YOUR ASSIGNMENT.
An exact transcription of all the data is required; the pictures are to be left out.

DATA SHOWN.
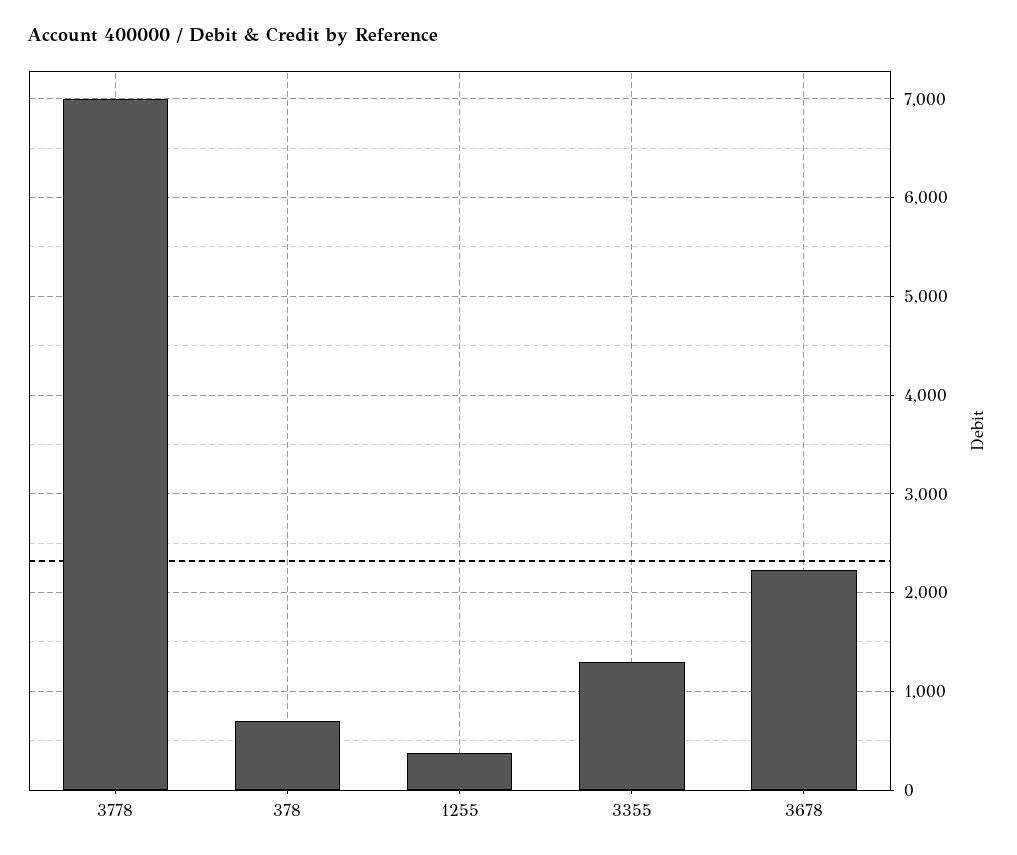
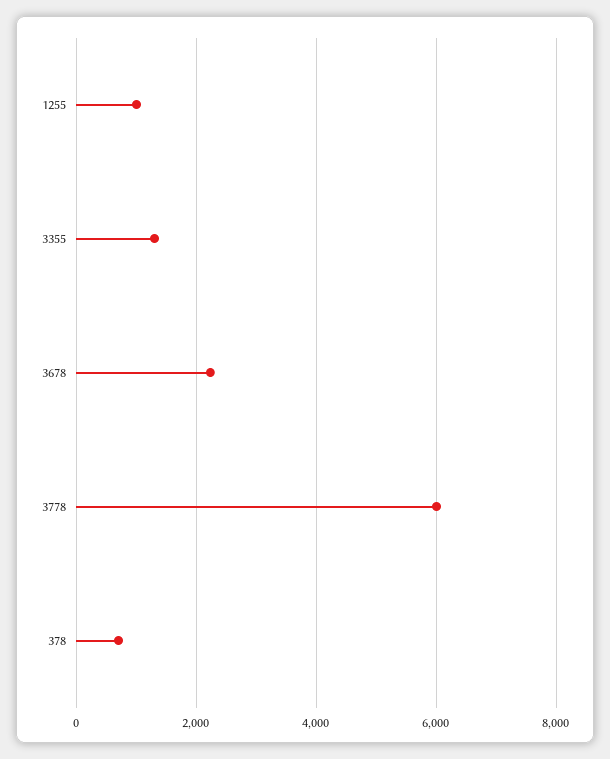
  {
-   "3778": 7000,
+   "3778": 6000,
    "378": 700,
-   "1255": 400,
+   "1255": 1000,
    "3355": 1300,
    "3678": 2200
  }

ANSWER TO THE PROBLEM.
  {
-   "3778": 7000,
+   "3778": 6000,
    "378": 700,
-   "1255": 400,
+   "1255": 1000,
    "3355": 1300,
    "3678": 2200
  }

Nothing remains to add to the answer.